You must have patience during the healing phase, especially with sub-pectoral (sub-muscular) placement of the implants. With sub pectoral implant placement you may experience more soreness, tense muscles, spasms in the upper back as well as your breasts may appear constricted due to the pressure of these muscles. This will not last long. Your muscles have been through trauma during the surgical stretching and must be expected to heal before everything returns to normal. If you need anything during any phase of your recovery do not hesitate to call Dr. Walker or his office at any time.
Breast Lift (Mastopexy)
Let’s face it, gravity stinks. The GOOD NEWS is that we have s good handle on how to turn those frowns upside down. A woman’s breasts often change over time, losing their youthful shape and firmness. These changes and loss of skin elasticity can result from: pregnancy, breastfeeding, a change in weight, aging, as previously mentioned gravity, and heredity.

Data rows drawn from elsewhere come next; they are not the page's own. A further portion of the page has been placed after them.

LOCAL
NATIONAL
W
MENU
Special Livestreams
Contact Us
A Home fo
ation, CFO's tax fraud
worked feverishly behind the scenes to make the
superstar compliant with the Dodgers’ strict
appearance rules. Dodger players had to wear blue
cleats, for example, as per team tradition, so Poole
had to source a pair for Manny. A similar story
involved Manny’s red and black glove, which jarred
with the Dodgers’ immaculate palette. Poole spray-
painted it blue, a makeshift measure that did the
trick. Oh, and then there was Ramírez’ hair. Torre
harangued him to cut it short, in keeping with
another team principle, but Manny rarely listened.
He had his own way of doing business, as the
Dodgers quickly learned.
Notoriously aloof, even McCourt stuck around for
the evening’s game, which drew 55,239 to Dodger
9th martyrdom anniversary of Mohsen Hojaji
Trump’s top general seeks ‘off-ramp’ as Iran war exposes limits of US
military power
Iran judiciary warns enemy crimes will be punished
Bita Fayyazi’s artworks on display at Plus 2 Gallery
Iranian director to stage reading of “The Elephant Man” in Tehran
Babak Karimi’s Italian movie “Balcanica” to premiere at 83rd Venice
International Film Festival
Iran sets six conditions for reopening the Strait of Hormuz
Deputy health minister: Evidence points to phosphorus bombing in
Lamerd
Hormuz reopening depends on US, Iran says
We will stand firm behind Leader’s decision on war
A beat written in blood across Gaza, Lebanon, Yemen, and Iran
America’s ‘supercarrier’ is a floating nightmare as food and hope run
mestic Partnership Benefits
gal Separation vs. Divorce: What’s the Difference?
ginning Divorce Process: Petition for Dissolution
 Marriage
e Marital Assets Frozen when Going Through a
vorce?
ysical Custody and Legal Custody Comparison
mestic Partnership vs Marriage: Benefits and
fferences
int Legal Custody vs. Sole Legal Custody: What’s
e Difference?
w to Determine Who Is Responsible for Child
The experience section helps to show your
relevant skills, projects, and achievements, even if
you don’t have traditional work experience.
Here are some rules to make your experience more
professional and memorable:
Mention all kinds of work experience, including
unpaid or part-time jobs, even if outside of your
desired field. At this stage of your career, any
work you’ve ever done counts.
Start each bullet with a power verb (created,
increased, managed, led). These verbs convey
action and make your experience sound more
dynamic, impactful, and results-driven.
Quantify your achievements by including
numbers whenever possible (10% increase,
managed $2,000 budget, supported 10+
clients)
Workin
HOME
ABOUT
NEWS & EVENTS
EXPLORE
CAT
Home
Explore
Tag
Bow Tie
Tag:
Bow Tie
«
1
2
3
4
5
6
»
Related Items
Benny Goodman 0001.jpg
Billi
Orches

Breast lift surgery is a good option for you if your breasts sag, have lost shape and volume, if your breasts have a flatter, elongated shape or are “hanging”. If you “fail the pencil test” (can hold a pen or pencil to the body when placed in the breast fold) or when unsupported, your nipples are below the breast crease. If your nipples and areolas point downward, or if you have stretched skin and enlarged areolas, and if one breast is lower than the other, a breast lift can rejuvenate your figure with a breast profile that is youthful and uplifted or “perky”.

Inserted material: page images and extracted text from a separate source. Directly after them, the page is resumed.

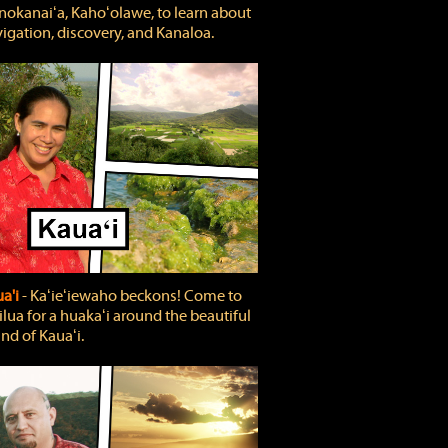
okanaiʻa, Kahoʻolawe, to learn about
igation, discovery, and Kanaloa.
a'i
‐ Kaʻieʻiewaho beckons! Come to
lua for a huakaʻi around the beautiful
and of Kauaʻi.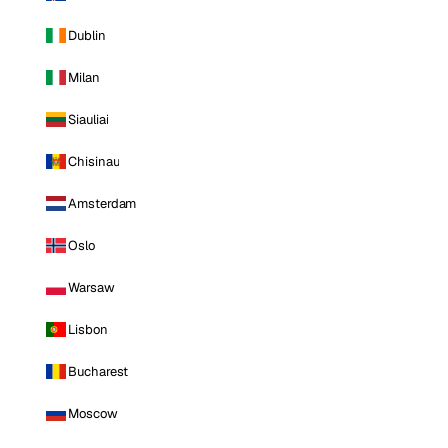
Dublin
Milan
Siauliai
Chisinau
Amsterdam
Oslo
Warsaw
Lisbon
Bucharest
Moscow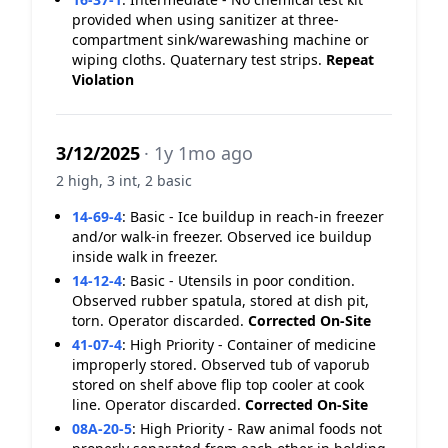
provided when using sanitizer at three-
compartment sink/warewashing machine or
wiping cloths. Quaternary test strips.
Repeat
Violation
3/12/2025
· 1y 1mo ago
2 high, 3 int, 2 basic
14-69-4
:
Basic - Ice buildup in reach-in freezer
and/or walk-in freezer. Observed ice buildup
inside walk in freezer.
14-12-4
:
Basic - Utensils in poor condition.
Observed rubber spatula, stored at dish pit,
torn. Operator discarded.
Corrected On-Site
41-07-4
:
High Priority - Container of medicine
improperly stored. Observed tub of vaporub
stored on shelf above flip top cooler at cook
line. Operator discarded.
Corrected On-Site
08A-20-5
:
High Priority - Raw animal foods not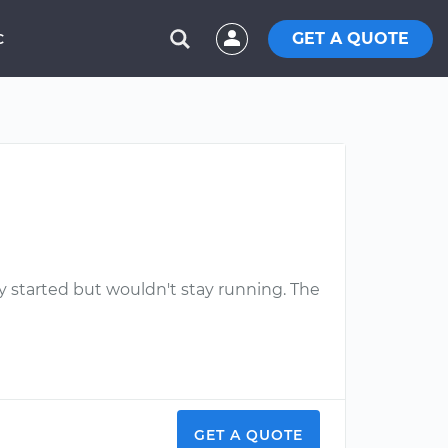
GET A QUOTE
C
y started but wouldn't stay running. The
GET A QUOTE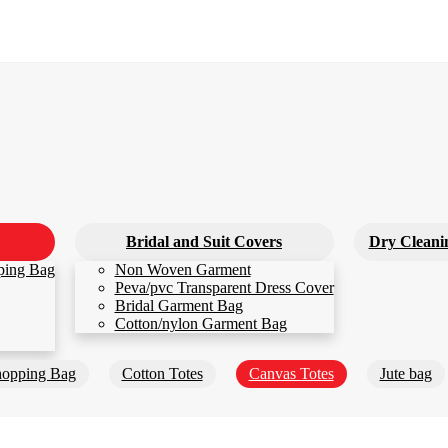
Bridal and Suit Covers
Dry Cleani
ping Bag
Non Woven Garment
Peva/pvc Transparent Dress Cover
Bridal Garment Bag
Cotton/nylon Garment Bag
opping Bag
Cotton Totes
Canvas Totes
Jute bag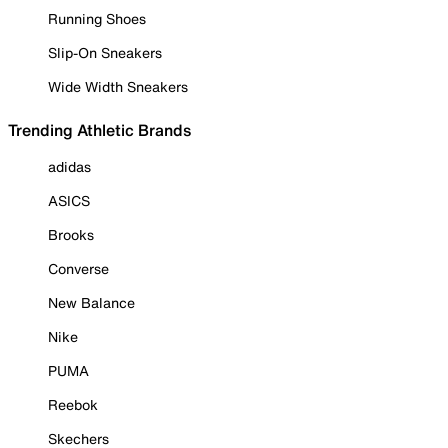
Running Shoes
Slip-On Sneakers
Wide Width Sneakers
Trending Athletic Brands
adidas
ASICS
Brooks
Converse
New Balance
Nike
PUMA
Reebok
Skechers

Breast lift surgery does not significantly change the size of your breasts or round out the upper part of your breast. If you want your breasts to look fuller, consider breast lift and augmentation surgery. If you want smaller breasts, consider combining a breast lift with breast reduction surgery. Sometimes the areola (dark part of skin around the nipple) becomes enlarged over time, and a breast lift will reduce this as well.
Vertical Breast lift
Dr. Walker chooses the breast lift technique best suited to each patient. In most cases that is a “Lollipop lift”, a technique that takes its name from its distinctive pattern of the incisions/scar. The vertical lift is the longest lasting, most predictable, safest way to lift the breast and its tissues, while preserving skin and nipple-areola sensitivity.